A poem is a special type of writing specifically because it has very little boundaries, or constraints placed upon it. One of the most subjective types of writing
, poem writing is left to the reader for interpretation. There are many different types of poems that an individual can write, or they can go outside of the traditional, and write one of any choosing. That is why analyzing, or interpreting a poem can be so difficult. To find the hidden meaning of some poems, or to take them from figurative to literal, demands a certain level of understanding about poems in general.
What is a poem?
A poem is a way to express your ideas and thoughts using subjective speech. In most instances they are highly descriptive forms of language that convey an idea to the reader which is not straight forward. Most poems take not only the imagination of the writer, but of the reader as well. A poem is a descriptive type of writing which is used to invoke a feeling or sensation in the reader.
What are the steps to analyzing a poem?
There are several steps to analyzing a poem. Breaking it down, deciphering the speech, and understanding not only the tone, but the disposition of the reader is important to catch the literal meaning that may be hidden in the figurative nature of the way it is constructed.
Step one: Your reaction
The first step to analyzing any poem is to get an understanding of how you feel about it. The first thing you want to do is identify how it made you feel personally. You want to ask yourself what you thought about it, how it made you feel, what feelings it was able to illicit in you. In answering those questions, you can get an understanding of what the poet is trying to get you to feel which can give you insight into what the intention of the poem is.
Step two: Surmise the literal meaning
The best way to discern the literal meaning is to try to explain the poem in your own words. Imagine that you are being asked to describe the poem, and its meaning, to another person. What is the meaning of it and what is it saying. Putting the language into literal terms will make it more readily understandable.
Step three: Decipher the connotative meaning
Try to identify and rule out the language which stands out the most. Find the words which are used to illicit the most reaction and ask yourself why the poet used those words instead of using other ones. When words are hyperbolic, or definitive, there is usually a reason why they were selected. Isolating those words, and trying to figure out what the intention was for the poet to use them, will give you the connotative meaning of the poem.
Many words invoke emotions from the reader. The word "home" means someplace you live, but it also can mean a whole host of emotions to any reader. By understanding that the word "home" is used for the feeling it elicits instead of the place, you can get a feel for the intention of the writer.
Step four: Symbolic meaning
Often times authors will use words that have symbolic meaning. Isolating those words which may have more relation to the poem than just their literal meaning can be a good clue to the intention of the poem.
The heart is a body part, but it can also symbolize other things such as love, giving, sharing. Sometimes the words that are used are only to symbolize other things.
Step five: Take the information gained and create a "spreadsheet"
At this point you have broken down the pieces of the words and the language used. From this point you can make a spreadsheet, or a diagram, with the pieces that you have dissected, trying to fit them together, like a puzzle into a coherent theme.

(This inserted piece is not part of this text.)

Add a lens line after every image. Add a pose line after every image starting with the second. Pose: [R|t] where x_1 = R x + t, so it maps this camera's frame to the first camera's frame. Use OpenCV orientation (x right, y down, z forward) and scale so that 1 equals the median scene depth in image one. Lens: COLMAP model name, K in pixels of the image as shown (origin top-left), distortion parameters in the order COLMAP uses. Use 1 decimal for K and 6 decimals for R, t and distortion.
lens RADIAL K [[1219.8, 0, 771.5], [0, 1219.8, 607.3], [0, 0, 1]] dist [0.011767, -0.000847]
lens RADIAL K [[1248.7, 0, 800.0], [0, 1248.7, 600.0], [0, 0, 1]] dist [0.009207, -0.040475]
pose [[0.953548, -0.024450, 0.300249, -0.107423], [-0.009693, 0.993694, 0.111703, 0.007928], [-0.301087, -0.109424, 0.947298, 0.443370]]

Step six: Look at your information and ask yourself what the author is trying to convey
Once you have all the pieces on paper in front of you, it is much easier to get a picture of what the author is trying to lay out for you. Having all the many possibilities placed together makes the puzzle easier to see, and to figure out their coherency.

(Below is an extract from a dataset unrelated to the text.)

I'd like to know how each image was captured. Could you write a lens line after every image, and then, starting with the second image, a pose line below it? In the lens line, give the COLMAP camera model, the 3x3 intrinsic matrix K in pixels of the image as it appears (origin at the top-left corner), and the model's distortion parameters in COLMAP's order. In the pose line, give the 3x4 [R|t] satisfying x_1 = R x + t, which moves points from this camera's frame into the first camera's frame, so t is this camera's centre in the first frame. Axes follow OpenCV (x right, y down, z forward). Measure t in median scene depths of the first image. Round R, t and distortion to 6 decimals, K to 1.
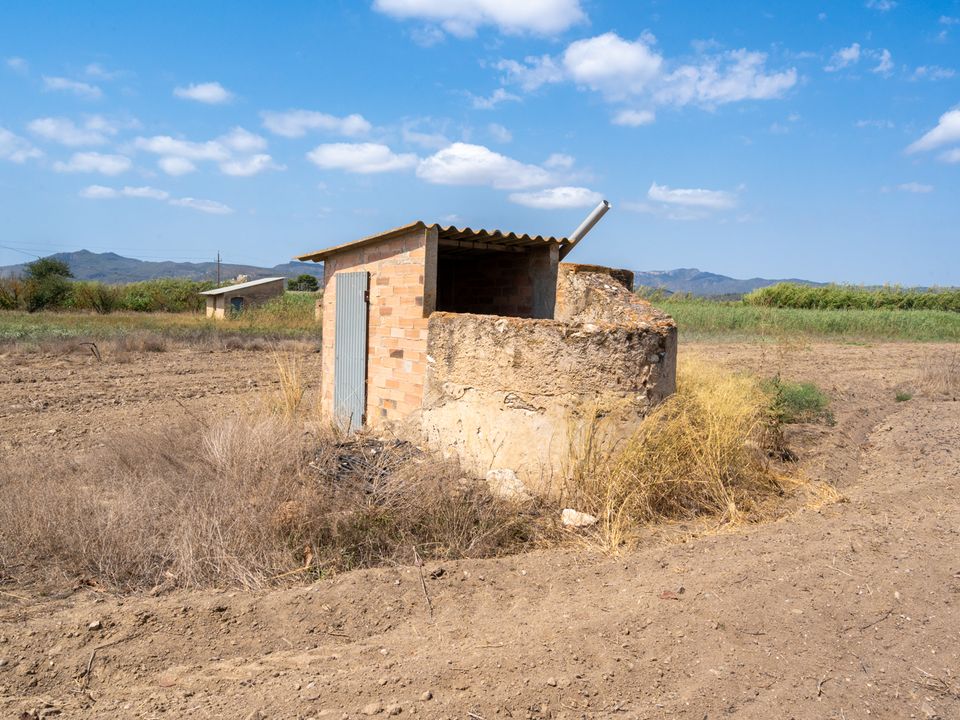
lens RADIAL K [[745.5, 0, 480.8], [0, 745.5, 361.0], [0, 0, 1]] dist [0.004920, 0.040418]
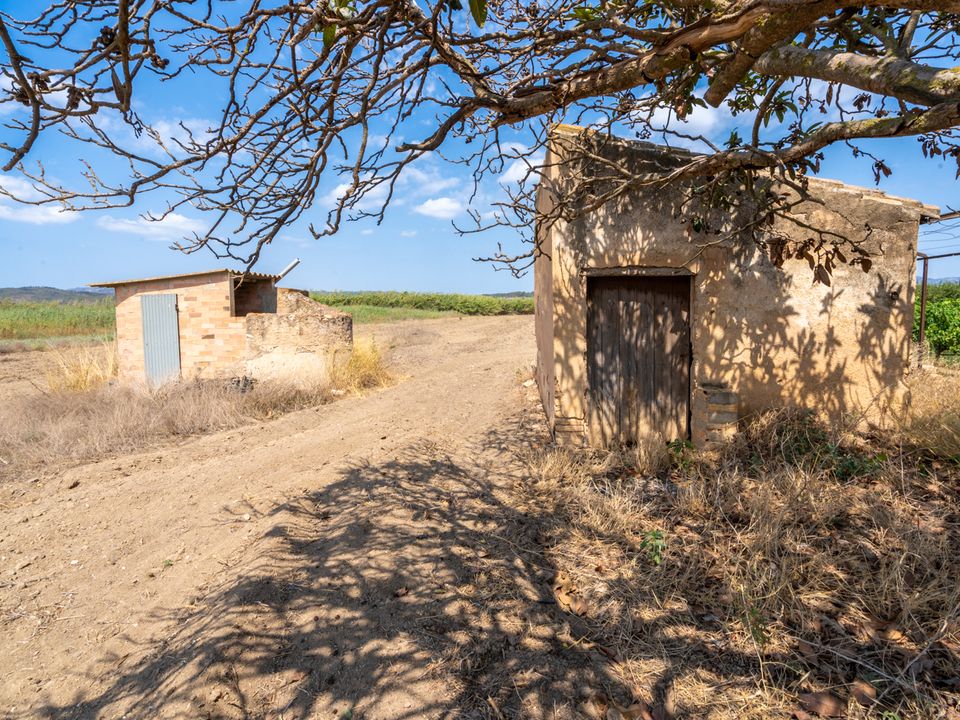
lens RADIAL K [[745.5, 0, 480.0], [0, 745.5, 359.7], [0, 0, 1]] dist [0.004920, 0.040418]
pose [[0.683022, -0.087346, 0.725157, -1.043757], [0.088608, 0.995400, 0.036438, 0.041434], [-0.725004, 0.039366, 0.687619, -0.826985]]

Step seven: Ask yourself how the author reaches their goal instead of what the goal is
At this point you may want to switch gears and ask yourself how it is that the author is getting you to feel how you feel instead of what it is that you feel. It is important to ask yourself how the author is effectively making you feel one way or another, since you already know what it is you feel.
Step eight: Analyze the structure of the poem according to poetry "rules"

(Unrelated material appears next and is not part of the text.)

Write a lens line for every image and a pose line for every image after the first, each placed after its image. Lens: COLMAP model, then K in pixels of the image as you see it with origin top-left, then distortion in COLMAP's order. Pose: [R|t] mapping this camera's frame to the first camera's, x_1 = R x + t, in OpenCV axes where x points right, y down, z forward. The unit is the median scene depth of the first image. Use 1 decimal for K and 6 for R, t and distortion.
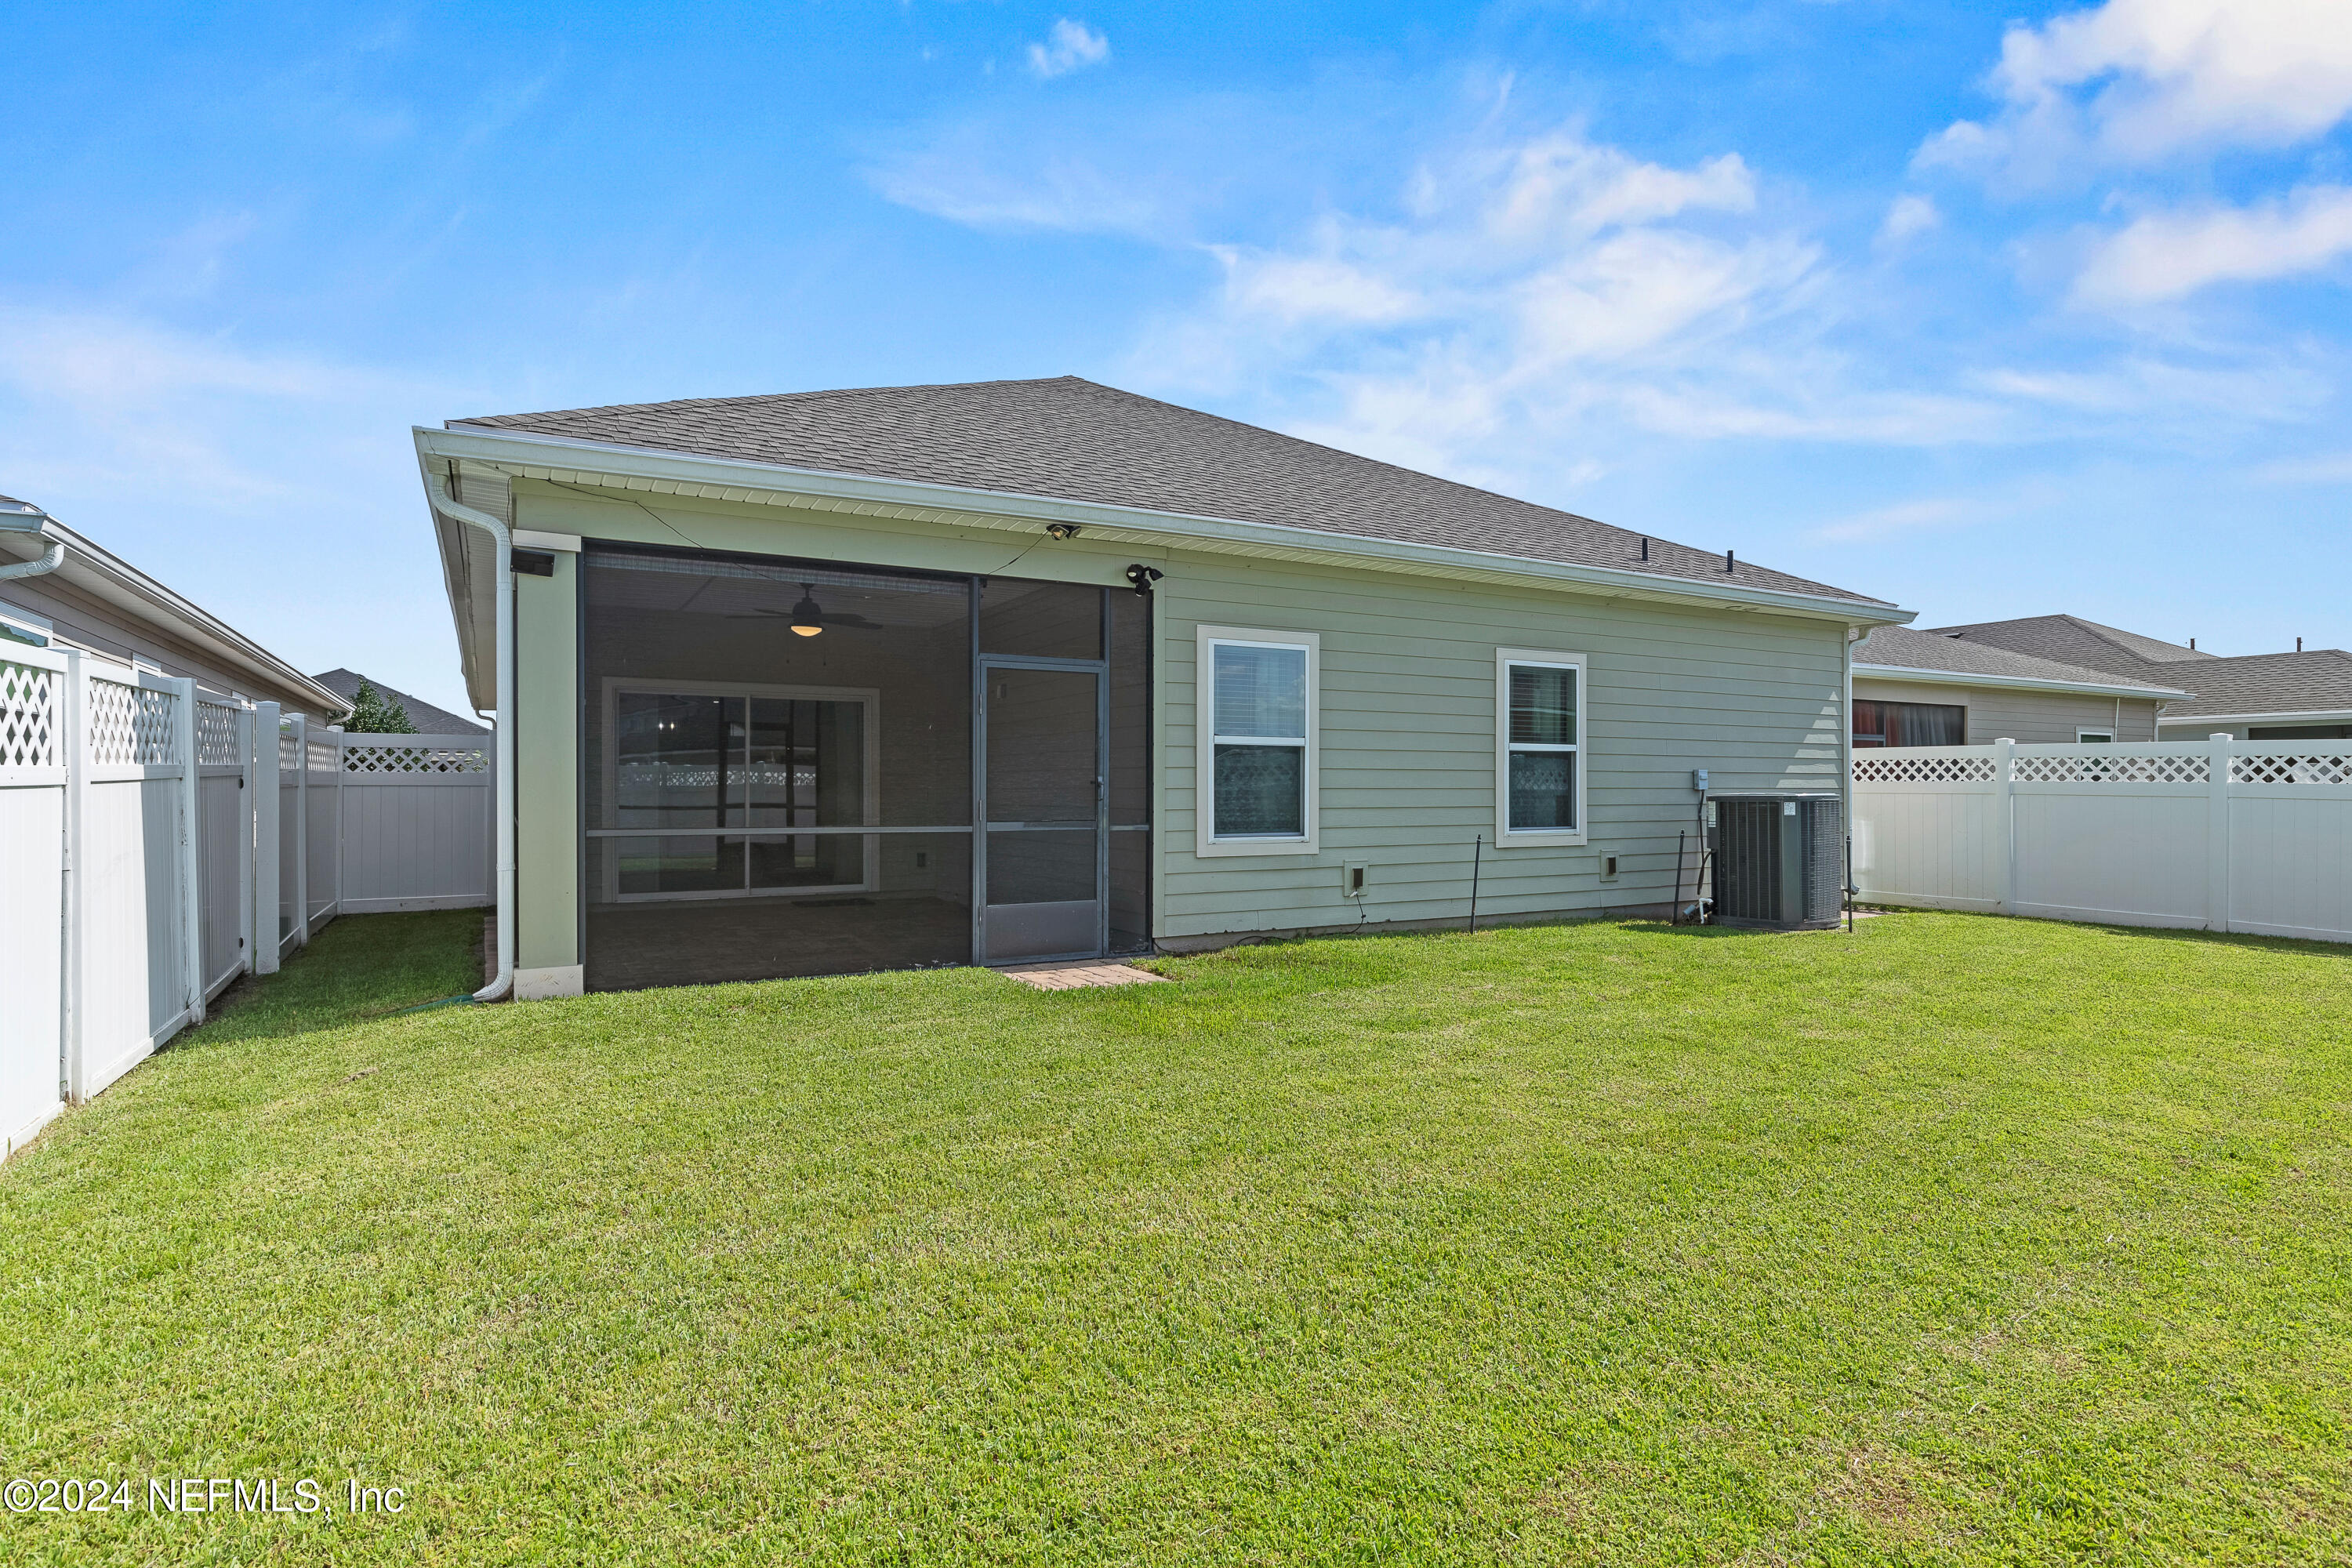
lens RADIAL K [[1197.4, 0, 1176.0], [0, 1197.4, 784.0], [0, 0, 1]] dist [0.010015, -0.000479]
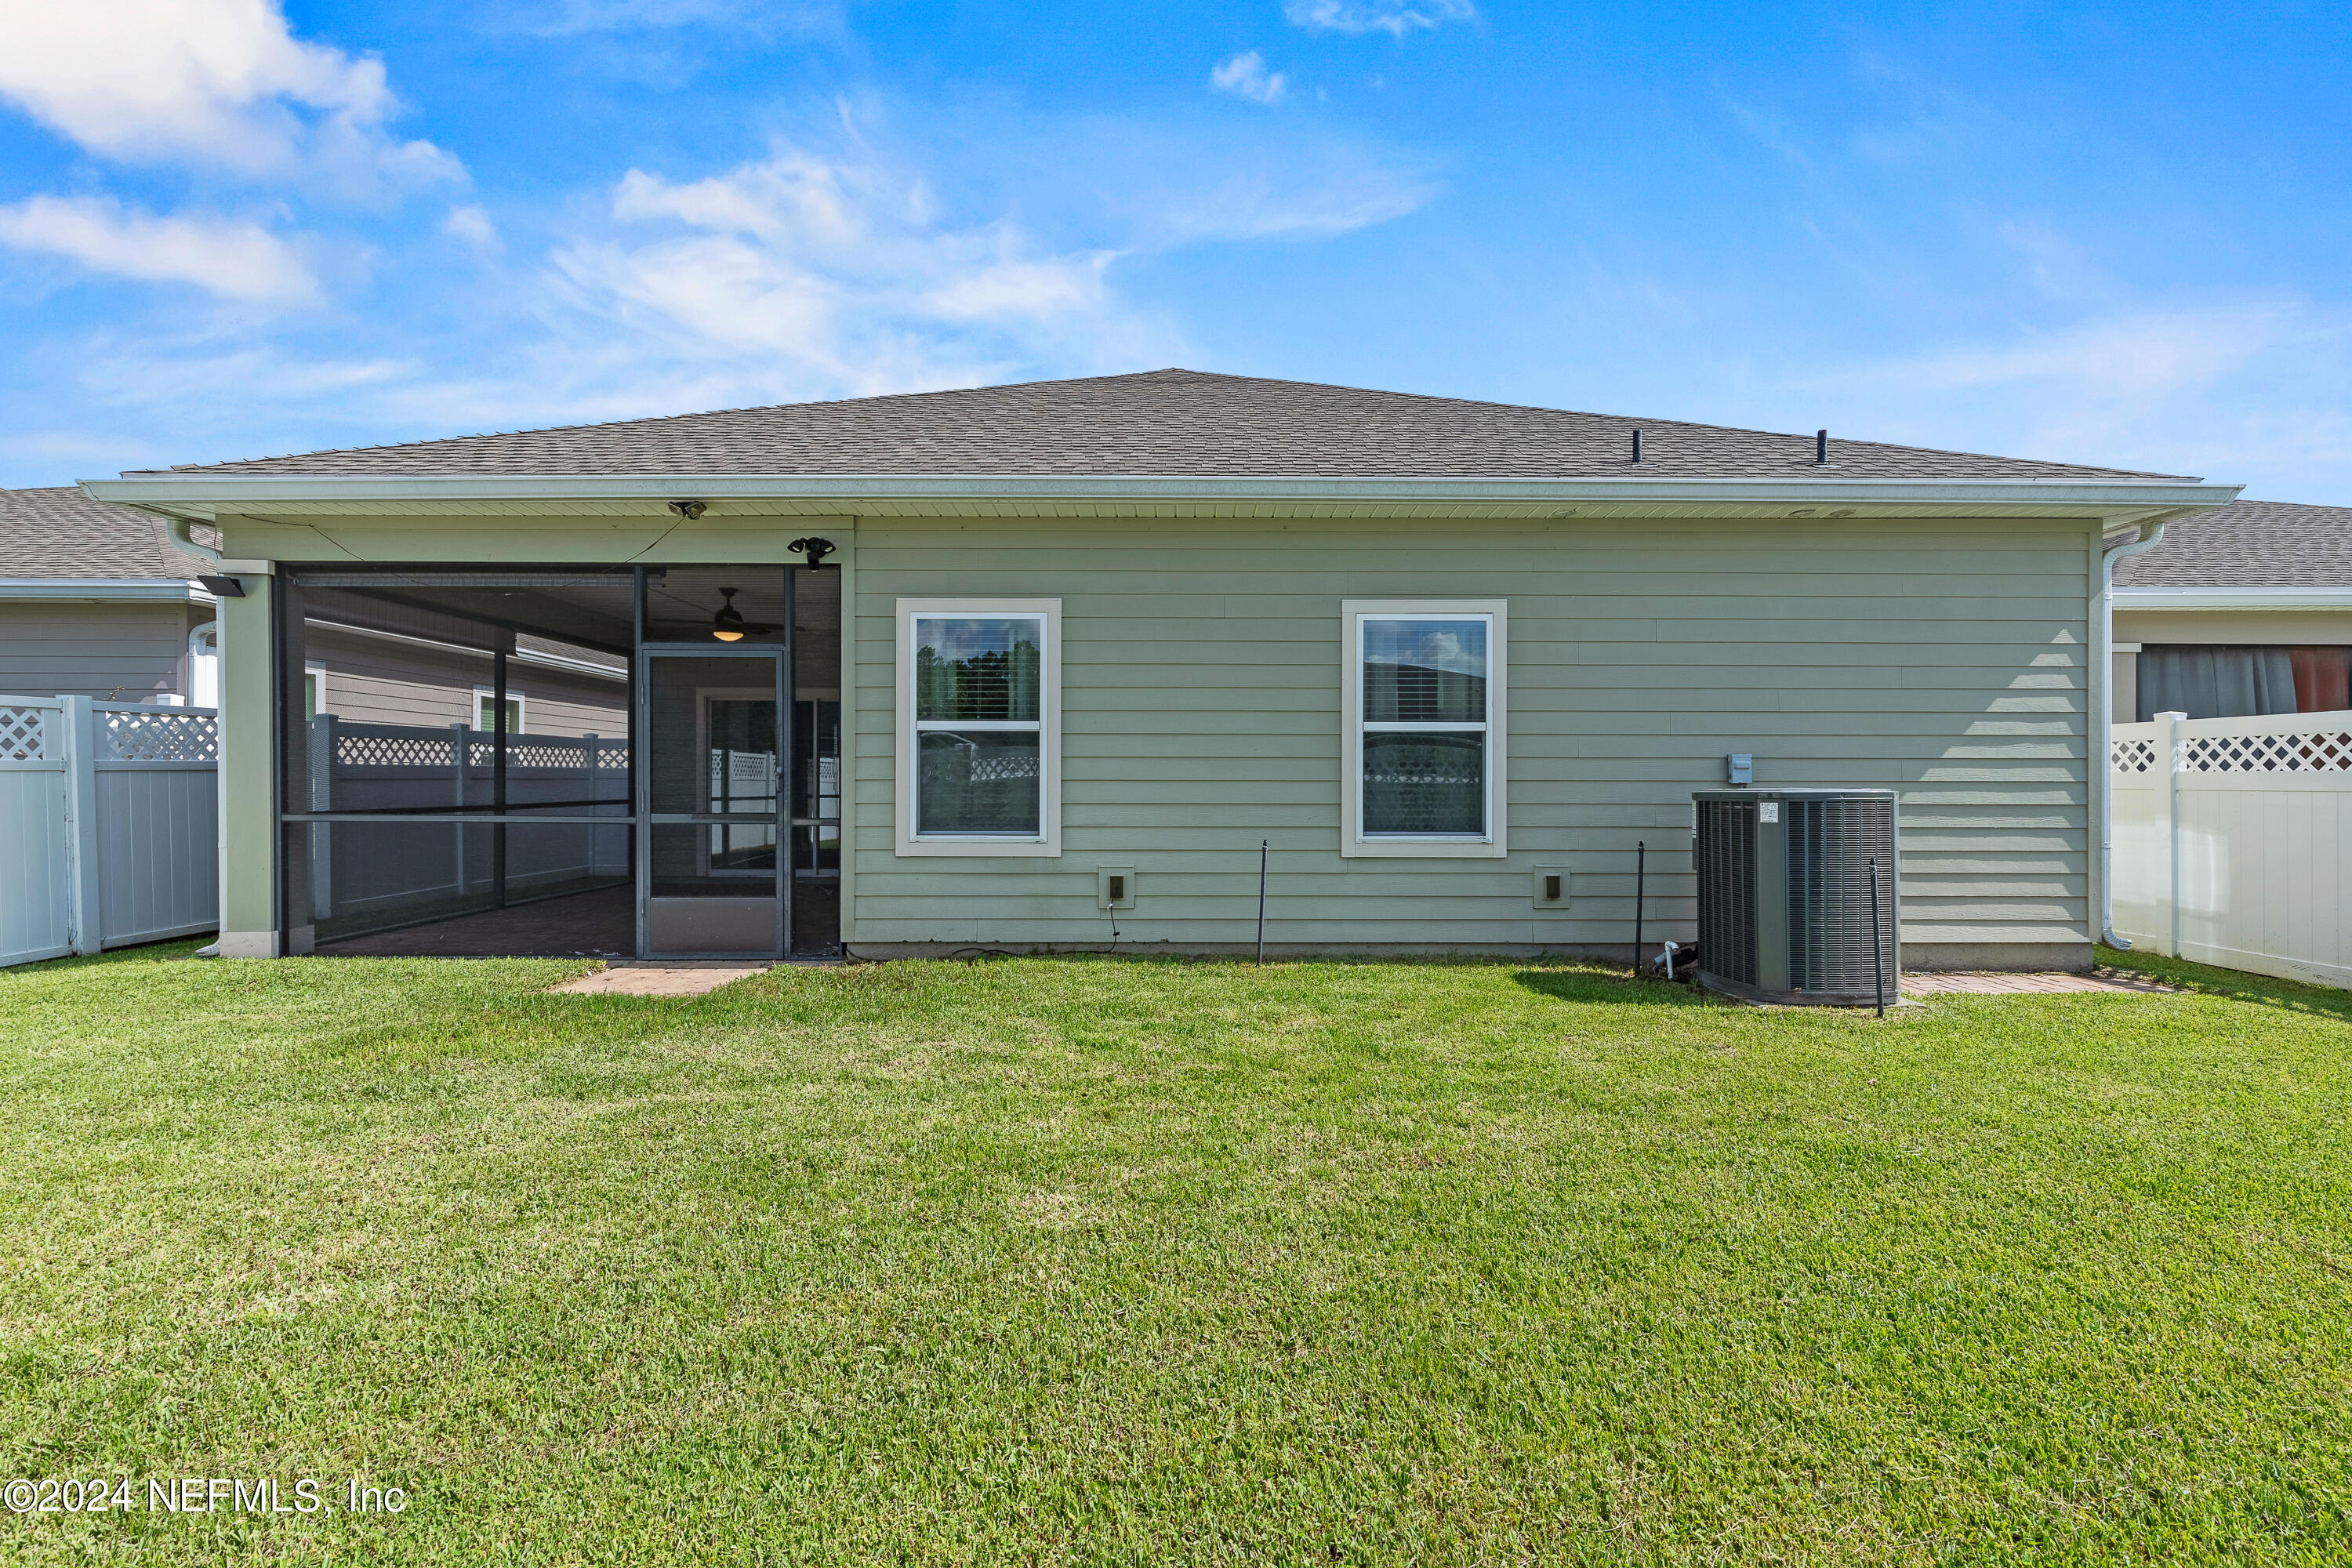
lens RADIAL K [[1136.4, 0, 1176.0], [0, 1136.4, 784.0], [0, 0, 1]] dist [0.012399, -0.000326]
pose [[0.874839, 0.003479, -0.484401, 0.530779], [-0.000287, 0.999978, 0.006664, 0.000829], [0.484414, -0.005691, 0.874821, 0.303532]]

Once you have deciphered the symbolic nature of the speech, you can turn to the types of language that the author is using. By asking yourself how the author is using word "rules", you can read through the hidden meaning of word choices. Devices such as tools, form, or format, you can understand why the author structured their poem in the way that they did. This is known as prosody.
Step nine: Decipher the story the author is telling
Every form of writing, even a poem, has a beginning, middle and an end. Try to decipher them and then find a crisis point where the poem takes a turn. That is usually a good indication of what the author is telling you in a story, or narrative arc.
Step ten: Compose a write up of your analyzation into one detailed and coherent end
Once you have analyzed the poem into sections, it is time to piece it back together. Take all the pieces that you have broken down and put them together to form a final product of your understanding of what the author is saying, what the meaning of the poem is, and what you are going to take away from it.
A poem is a tool that an author uses to figurative tell a story, often difficult, it is possible to put true meaning to any poem if you dissect it and then reconstruct it back together.